▶ [Records shown]
★ ★ ★ ★ ★

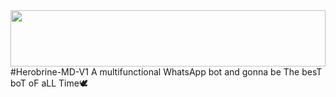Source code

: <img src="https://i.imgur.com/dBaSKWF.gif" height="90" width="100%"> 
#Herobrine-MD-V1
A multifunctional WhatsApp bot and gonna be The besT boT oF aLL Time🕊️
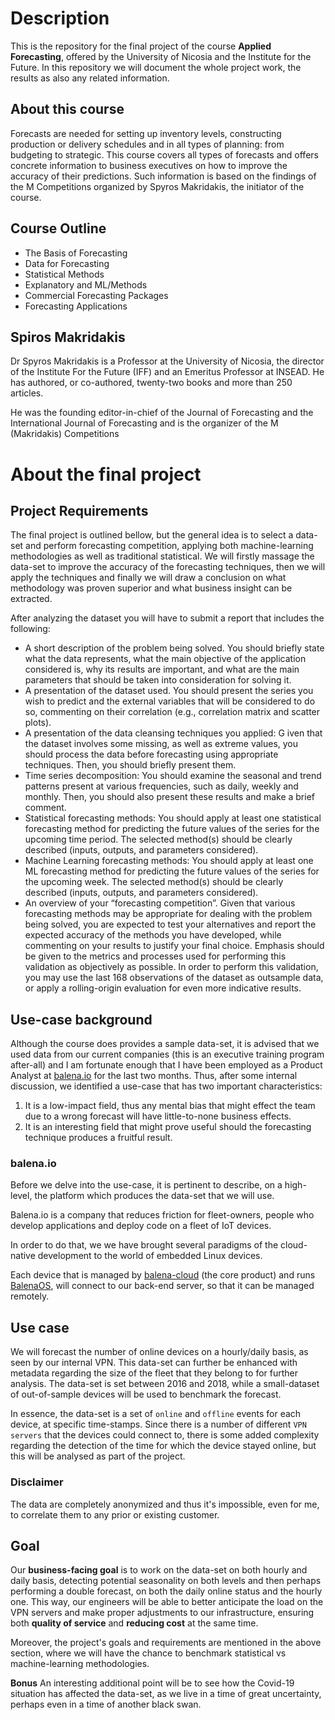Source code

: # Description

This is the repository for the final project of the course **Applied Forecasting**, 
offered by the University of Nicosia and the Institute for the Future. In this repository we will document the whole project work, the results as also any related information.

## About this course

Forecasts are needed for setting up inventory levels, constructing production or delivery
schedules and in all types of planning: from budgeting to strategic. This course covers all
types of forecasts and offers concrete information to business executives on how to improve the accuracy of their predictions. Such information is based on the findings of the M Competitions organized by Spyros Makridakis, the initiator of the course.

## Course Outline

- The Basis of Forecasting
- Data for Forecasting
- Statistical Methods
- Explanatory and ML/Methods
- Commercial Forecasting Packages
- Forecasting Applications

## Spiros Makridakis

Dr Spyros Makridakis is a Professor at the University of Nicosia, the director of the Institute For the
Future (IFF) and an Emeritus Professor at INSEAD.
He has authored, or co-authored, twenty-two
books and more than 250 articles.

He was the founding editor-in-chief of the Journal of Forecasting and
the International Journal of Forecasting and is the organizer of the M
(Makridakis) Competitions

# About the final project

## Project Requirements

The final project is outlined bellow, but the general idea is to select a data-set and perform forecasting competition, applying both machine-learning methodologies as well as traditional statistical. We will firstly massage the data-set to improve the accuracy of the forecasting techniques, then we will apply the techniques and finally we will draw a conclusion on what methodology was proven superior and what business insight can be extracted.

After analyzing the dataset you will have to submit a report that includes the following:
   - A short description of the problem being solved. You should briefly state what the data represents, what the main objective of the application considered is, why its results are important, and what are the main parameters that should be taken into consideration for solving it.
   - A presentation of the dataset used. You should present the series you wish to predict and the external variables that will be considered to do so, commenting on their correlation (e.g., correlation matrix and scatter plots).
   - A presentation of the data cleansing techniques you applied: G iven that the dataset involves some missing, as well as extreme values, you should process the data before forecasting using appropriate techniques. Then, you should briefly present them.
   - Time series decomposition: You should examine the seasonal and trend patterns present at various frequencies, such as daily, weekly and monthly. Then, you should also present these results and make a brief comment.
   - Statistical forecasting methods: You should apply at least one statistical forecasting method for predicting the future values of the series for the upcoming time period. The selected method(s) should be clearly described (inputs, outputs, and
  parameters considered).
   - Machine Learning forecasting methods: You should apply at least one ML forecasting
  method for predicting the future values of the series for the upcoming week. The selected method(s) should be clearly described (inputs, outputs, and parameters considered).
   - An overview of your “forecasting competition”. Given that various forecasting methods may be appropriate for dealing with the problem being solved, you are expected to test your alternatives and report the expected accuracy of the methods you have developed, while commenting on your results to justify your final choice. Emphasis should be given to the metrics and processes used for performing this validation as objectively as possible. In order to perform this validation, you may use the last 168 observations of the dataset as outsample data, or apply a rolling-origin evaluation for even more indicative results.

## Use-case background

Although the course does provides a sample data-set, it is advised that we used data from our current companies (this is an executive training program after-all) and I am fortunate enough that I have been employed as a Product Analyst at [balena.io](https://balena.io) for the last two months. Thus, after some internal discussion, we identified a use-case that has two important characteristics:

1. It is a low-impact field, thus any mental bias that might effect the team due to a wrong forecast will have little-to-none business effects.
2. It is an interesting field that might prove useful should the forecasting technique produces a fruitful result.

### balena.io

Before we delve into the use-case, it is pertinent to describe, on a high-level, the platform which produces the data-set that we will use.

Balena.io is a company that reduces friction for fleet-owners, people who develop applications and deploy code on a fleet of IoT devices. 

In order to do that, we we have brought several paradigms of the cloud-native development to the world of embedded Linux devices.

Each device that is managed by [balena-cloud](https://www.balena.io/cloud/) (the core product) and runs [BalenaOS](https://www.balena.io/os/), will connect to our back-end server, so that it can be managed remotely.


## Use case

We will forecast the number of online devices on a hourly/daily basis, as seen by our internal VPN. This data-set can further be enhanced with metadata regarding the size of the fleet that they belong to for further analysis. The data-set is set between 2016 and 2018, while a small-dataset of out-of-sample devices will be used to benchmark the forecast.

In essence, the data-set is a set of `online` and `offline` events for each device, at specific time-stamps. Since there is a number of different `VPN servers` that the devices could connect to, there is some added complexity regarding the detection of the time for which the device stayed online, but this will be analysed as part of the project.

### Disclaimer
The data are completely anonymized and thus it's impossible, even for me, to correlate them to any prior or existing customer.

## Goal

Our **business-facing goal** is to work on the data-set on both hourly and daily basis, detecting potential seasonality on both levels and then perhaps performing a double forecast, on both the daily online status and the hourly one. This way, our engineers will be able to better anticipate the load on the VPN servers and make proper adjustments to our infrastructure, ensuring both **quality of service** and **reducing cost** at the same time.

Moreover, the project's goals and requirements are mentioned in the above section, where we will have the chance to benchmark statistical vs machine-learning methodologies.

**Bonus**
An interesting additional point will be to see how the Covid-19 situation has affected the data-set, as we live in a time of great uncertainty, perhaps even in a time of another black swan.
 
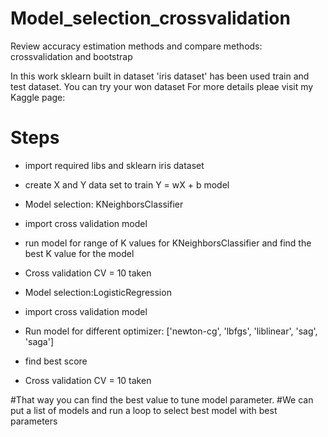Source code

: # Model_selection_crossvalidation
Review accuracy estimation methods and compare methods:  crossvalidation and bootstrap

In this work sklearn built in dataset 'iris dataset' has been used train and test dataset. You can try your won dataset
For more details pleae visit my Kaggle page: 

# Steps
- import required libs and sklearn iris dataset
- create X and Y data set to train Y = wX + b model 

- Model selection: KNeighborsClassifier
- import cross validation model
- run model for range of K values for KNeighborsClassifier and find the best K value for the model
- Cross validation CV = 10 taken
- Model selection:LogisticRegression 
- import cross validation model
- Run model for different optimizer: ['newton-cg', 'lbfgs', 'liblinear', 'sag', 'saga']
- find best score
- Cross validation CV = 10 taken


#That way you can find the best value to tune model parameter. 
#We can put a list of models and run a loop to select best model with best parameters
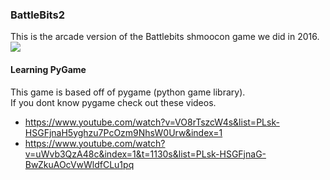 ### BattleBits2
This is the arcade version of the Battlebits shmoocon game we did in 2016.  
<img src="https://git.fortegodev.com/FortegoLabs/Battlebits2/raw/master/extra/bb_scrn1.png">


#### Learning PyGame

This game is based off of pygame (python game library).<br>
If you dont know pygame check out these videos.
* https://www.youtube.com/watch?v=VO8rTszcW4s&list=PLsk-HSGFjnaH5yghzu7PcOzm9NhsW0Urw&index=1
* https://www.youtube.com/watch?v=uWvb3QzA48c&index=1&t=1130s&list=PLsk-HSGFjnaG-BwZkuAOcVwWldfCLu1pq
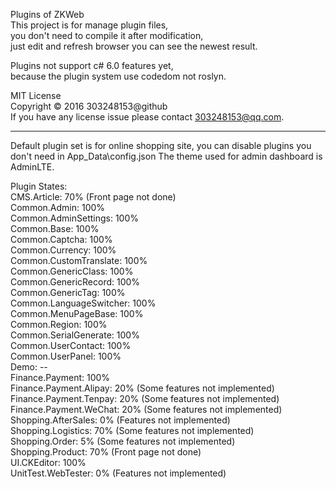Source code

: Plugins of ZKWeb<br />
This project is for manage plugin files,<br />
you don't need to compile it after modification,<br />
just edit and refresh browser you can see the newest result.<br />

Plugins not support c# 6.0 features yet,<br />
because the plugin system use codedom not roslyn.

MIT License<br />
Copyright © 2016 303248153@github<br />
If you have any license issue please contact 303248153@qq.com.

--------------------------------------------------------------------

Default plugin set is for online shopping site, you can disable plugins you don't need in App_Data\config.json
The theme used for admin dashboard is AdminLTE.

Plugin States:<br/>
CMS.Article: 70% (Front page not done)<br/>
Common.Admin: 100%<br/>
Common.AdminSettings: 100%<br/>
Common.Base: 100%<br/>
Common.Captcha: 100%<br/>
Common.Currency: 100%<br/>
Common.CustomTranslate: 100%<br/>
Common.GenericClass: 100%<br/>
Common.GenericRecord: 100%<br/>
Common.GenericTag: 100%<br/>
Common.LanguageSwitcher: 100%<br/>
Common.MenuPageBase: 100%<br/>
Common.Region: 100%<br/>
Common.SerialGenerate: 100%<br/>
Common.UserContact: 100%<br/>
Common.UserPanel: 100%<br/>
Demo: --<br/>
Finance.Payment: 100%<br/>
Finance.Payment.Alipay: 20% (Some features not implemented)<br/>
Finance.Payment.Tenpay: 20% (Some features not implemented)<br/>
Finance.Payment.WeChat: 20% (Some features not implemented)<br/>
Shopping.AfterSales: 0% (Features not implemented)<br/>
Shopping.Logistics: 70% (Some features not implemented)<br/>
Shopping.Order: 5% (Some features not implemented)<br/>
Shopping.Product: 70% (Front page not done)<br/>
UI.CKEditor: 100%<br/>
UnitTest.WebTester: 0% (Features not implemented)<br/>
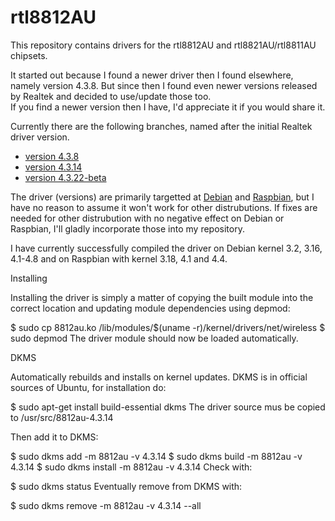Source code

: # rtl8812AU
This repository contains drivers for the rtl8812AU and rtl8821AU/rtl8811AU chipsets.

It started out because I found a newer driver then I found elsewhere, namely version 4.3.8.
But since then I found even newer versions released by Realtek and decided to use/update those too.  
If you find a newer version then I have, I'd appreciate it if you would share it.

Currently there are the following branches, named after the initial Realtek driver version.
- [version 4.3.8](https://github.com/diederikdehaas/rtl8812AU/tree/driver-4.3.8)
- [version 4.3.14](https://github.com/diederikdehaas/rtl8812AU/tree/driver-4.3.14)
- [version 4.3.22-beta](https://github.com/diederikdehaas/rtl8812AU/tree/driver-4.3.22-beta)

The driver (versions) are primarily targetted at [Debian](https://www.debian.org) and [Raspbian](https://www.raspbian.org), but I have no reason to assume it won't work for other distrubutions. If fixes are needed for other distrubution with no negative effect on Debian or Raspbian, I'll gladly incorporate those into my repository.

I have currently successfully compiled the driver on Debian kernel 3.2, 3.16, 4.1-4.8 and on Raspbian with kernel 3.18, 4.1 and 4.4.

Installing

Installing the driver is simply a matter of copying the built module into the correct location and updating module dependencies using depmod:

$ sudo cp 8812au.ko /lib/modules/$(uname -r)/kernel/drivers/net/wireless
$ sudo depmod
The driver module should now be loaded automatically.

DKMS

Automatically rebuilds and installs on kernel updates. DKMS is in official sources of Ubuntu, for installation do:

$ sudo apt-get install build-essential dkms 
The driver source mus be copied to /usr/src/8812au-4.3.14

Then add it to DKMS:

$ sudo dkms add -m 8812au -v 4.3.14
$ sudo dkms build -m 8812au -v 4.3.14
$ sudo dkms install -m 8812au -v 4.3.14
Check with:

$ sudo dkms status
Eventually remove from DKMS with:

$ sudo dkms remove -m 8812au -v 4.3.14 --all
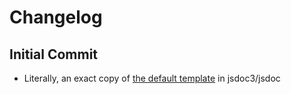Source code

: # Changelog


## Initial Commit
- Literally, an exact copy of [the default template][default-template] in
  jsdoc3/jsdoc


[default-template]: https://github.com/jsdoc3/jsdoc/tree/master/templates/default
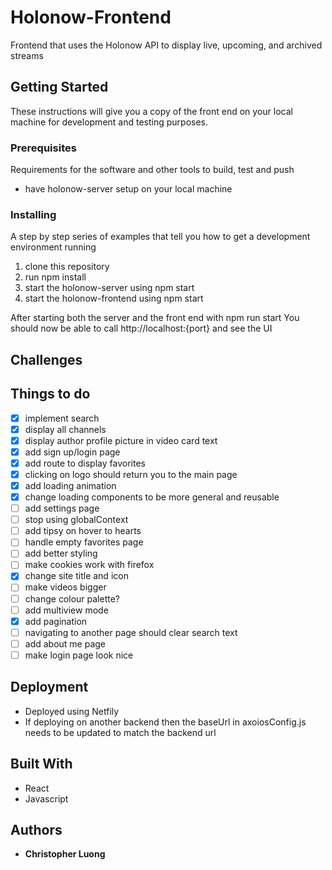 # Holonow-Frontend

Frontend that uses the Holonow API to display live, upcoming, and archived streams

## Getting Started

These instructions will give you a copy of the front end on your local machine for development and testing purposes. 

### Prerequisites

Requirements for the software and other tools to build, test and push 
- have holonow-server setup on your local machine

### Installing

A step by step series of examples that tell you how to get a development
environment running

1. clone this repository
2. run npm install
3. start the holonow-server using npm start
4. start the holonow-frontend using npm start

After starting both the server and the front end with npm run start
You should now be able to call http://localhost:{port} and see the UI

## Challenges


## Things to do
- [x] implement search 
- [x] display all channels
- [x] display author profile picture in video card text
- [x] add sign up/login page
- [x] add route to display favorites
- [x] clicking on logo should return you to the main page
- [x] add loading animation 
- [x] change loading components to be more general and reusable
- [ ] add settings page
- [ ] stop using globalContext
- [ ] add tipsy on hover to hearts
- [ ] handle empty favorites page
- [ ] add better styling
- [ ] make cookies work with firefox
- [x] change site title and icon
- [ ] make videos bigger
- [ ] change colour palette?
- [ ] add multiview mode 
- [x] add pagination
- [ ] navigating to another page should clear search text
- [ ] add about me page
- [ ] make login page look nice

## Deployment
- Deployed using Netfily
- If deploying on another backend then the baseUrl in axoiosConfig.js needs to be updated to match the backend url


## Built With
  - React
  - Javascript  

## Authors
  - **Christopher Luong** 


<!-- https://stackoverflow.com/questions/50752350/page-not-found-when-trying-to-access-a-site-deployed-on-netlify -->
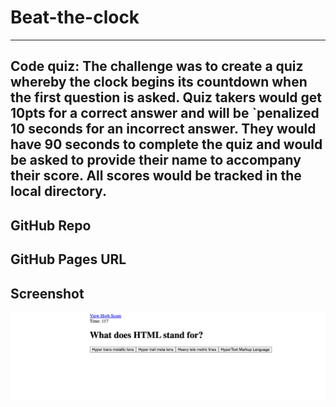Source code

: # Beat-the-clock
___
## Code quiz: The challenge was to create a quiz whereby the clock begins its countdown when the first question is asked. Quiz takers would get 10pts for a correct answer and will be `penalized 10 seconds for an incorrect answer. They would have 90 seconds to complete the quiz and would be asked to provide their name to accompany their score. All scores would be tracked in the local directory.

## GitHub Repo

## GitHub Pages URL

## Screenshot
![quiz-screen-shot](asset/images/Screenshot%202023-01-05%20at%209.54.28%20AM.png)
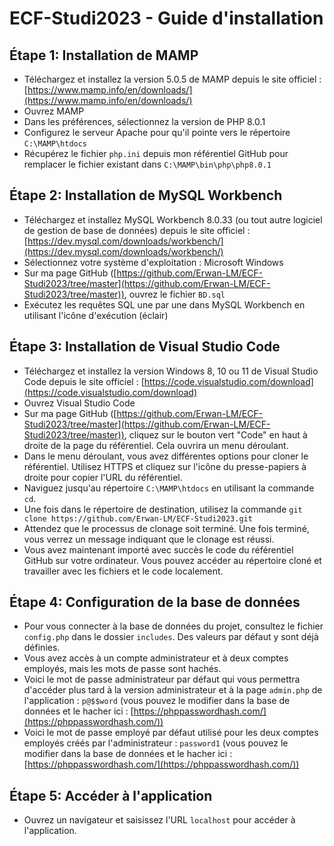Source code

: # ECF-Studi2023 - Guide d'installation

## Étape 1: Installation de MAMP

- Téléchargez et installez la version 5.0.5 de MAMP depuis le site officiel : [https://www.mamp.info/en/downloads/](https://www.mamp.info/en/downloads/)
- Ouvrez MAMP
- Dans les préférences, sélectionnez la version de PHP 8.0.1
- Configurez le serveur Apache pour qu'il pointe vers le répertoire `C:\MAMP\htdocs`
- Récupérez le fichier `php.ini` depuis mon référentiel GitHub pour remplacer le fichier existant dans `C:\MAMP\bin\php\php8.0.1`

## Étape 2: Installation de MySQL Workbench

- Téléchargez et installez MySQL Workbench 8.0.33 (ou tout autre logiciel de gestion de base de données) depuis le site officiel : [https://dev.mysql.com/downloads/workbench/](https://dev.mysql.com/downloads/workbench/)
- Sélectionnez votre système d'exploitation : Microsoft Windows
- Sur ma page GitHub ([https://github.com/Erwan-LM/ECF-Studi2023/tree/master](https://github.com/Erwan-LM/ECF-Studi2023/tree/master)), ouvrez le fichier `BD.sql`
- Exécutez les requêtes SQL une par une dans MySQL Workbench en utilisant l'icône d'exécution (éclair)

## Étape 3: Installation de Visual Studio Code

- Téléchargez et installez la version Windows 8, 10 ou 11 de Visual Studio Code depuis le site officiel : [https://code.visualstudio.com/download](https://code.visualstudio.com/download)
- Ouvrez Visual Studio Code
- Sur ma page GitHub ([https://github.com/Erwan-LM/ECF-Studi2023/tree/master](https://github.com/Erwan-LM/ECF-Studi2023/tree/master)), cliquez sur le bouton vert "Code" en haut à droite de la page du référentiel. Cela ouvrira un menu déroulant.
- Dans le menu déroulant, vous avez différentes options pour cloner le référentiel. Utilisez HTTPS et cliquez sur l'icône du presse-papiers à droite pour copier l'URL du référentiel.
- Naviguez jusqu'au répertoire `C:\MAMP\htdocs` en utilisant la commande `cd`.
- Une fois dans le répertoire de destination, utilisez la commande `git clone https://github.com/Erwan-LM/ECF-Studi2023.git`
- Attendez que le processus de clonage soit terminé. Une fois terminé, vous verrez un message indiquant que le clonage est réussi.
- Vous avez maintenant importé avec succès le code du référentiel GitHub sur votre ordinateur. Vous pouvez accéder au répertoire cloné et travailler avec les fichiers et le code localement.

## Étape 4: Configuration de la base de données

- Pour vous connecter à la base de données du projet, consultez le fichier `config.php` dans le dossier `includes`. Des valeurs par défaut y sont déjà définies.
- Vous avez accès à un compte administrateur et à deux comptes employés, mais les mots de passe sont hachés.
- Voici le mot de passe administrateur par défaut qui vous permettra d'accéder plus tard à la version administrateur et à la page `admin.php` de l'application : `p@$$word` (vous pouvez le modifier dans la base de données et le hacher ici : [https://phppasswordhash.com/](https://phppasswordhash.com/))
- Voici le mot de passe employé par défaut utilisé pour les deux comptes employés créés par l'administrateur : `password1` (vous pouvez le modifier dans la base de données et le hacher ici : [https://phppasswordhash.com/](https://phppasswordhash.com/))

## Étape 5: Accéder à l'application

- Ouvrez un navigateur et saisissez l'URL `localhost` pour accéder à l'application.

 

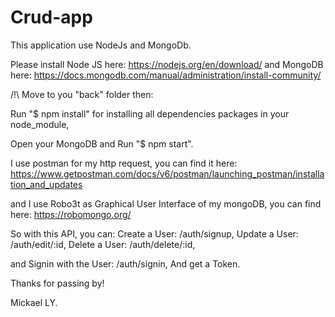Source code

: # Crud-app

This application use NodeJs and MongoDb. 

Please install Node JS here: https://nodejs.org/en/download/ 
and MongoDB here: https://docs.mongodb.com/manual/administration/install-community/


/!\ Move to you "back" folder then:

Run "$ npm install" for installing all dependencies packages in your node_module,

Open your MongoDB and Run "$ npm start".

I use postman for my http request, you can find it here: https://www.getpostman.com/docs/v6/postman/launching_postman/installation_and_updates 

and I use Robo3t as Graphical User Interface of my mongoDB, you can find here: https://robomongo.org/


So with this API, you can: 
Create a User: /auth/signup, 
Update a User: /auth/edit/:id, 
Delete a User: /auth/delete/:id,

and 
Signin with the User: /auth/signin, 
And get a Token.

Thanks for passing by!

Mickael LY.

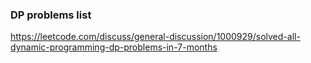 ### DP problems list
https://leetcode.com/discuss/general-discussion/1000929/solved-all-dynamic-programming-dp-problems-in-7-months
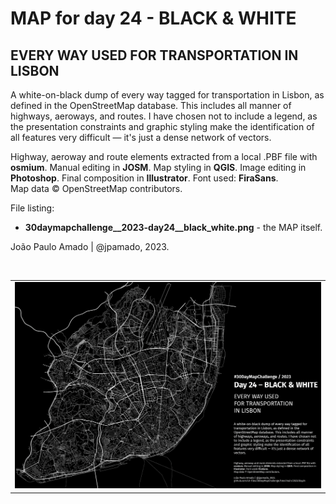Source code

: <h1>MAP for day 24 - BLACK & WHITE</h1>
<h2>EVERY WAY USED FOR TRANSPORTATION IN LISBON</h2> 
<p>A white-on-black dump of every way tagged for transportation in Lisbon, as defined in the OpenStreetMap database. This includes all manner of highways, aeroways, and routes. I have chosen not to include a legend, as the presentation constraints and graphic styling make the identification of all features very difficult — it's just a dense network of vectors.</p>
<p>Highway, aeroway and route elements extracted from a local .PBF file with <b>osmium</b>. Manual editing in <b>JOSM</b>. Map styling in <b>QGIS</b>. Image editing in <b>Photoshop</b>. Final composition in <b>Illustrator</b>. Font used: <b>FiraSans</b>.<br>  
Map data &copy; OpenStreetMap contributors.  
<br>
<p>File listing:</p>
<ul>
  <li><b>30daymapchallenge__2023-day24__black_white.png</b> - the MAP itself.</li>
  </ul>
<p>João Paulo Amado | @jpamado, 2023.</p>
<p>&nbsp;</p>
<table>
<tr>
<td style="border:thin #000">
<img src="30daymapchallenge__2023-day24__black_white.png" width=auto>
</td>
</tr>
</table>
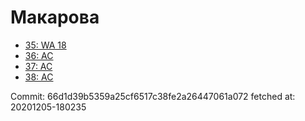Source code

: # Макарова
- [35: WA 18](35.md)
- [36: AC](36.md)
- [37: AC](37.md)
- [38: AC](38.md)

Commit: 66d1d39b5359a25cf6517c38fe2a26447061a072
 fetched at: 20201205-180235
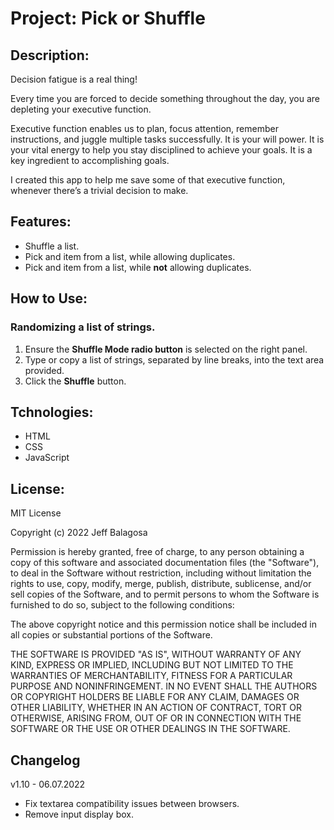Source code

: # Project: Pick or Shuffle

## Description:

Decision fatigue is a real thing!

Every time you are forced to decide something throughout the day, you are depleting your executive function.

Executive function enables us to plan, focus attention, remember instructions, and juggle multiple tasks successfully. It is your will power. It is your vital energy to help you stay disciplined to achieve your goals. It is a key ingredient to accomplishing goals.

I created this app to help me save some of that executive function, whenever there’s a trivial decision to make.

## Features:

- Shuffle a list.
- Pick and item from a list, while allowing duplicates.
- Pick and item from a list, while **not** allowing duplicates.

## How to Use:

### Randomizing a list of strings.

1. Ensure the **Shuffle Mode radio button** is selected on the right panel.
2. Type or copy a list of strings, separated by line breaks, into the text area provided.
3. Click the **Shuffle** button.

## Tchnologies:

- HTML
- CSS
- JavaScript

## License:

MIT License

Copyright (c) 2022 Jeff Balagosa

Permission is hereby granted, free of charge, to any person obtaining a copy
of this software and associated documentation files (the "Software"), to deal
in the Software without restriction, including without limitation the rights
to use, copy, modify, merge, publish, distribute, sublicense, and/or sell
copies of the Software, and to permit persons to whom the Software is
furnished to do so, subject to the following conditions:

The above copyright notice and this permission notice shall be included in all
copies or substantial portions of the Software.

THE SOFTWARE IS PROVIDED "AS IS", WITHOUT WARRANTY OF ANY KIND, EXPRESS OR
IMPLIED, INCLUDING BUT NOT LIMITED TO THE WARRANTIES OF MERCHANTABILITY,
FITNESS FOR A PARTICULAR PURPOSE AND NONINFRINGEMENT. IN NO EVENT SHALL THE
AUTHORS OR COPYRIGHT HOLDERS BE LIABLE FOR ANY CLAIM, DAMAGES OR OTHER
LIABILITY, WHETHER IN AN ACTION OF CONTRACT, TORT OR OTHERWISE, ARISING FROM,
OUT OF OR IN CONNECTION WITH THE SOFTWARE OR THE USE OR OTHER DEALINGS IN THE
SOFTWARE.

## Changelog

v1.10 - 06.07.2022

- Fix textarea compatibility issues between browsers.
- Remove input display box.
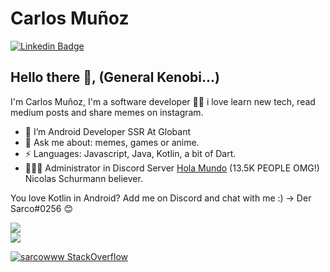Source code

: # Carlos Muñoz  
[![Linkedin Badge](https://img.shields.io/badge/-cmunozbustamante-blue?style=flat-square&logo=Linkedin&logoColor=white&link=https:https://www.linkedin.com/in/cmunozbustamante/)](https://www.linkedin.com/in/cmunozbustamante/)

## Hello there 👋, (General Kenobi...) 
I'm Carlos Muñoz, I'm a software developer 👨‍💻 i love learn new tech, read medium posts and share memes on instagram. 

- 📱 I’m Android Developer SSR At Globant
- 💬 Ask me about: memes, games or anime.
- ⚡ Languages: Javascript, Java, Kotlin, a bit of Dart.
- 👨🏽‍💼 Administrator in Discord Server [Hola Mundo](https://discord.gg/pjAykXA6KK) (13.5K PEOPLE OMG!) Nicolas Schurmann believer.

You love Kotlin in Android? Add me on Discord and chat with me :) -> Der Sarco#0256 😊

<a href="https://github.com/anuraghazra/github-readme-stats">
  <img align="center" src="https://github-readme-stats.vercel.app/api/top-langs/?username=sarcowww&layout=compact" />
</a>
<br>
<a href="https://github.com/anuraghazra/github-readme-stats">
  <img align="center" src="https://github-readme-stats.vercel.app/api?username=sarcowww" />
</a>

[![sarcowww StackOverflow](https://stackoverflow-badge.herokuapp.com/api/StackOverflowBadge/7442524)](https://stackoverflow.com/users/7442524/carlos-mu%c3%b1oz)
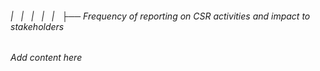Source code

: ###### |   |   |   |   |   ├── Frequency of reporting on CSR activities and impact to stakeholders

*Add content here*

★ ★ ★ ★ ★

Out of the material above, output word for word the line with "- Sélectionnez votre", the line with "## Étape 4: Configuration", and all lines between them, with nothing else.

- Sélectionnez votre système d'exploitation : Microsoft Windows
- Sur ma page GitHub ([https://github.com/Erwan-LM/ECF-Studi2023/tree/master](https://github.com/Erwan-LM/ECF-Studi2023/tree/master)), ouvrez le fichier `BD.sql`
- Exécutez les requêtes SQL une par une dans MySQL Workbench en utilisant l'icône d'exécution (éclair)

## Étape 3: Installation de Visual Studio Code

- Téléchargez et installez la version Windows 8, 10 ou 11 de Visual Studio Code depuis le site officiel : [https://code.visualstudio.com/download](https://code.visualstudio.com/download)
- Ouvrez Visual Studio Code
- Sur ma page GitHub ([https://github.com/Erwan-LM/ECF-Studi2023/tree/master](https://github.com/Erwan-LM/ECF-Studi2023/tree/master)), cliquez sur le bouton vert "Code" en haut à droite de la page du référentiel. Cela ouvrira un menu déroulant.
- Dans le menu déroulant, vous avez différentes options pour cloner le référentiel. Utilisez HTTPS et cliquez sur l'icône du presse-papiers à droite pour copier l'URL du référentiel.
- Naviguez jusqu'au répertoire `C:\MAMP\htdocs` en utilisant la commande `cd`.
- Une fois dans le répertoire de destination, utilisez la commande `git clone https://github.com/Erwan-LM/ECF-Studi2023.git`
- Attendez que le processus de clonage soit terminé. Une fois terminé, vous verrez un message indiquant que le clonage est réussi.
- Vous avez maintenant importé avec succès le code du référentiel GitHub sur votre ordinateur. Vous pouvez accéder au répertoire cloné et travailler avec les fichiers et le code localement.

## Étape 4: Configuration de la base de données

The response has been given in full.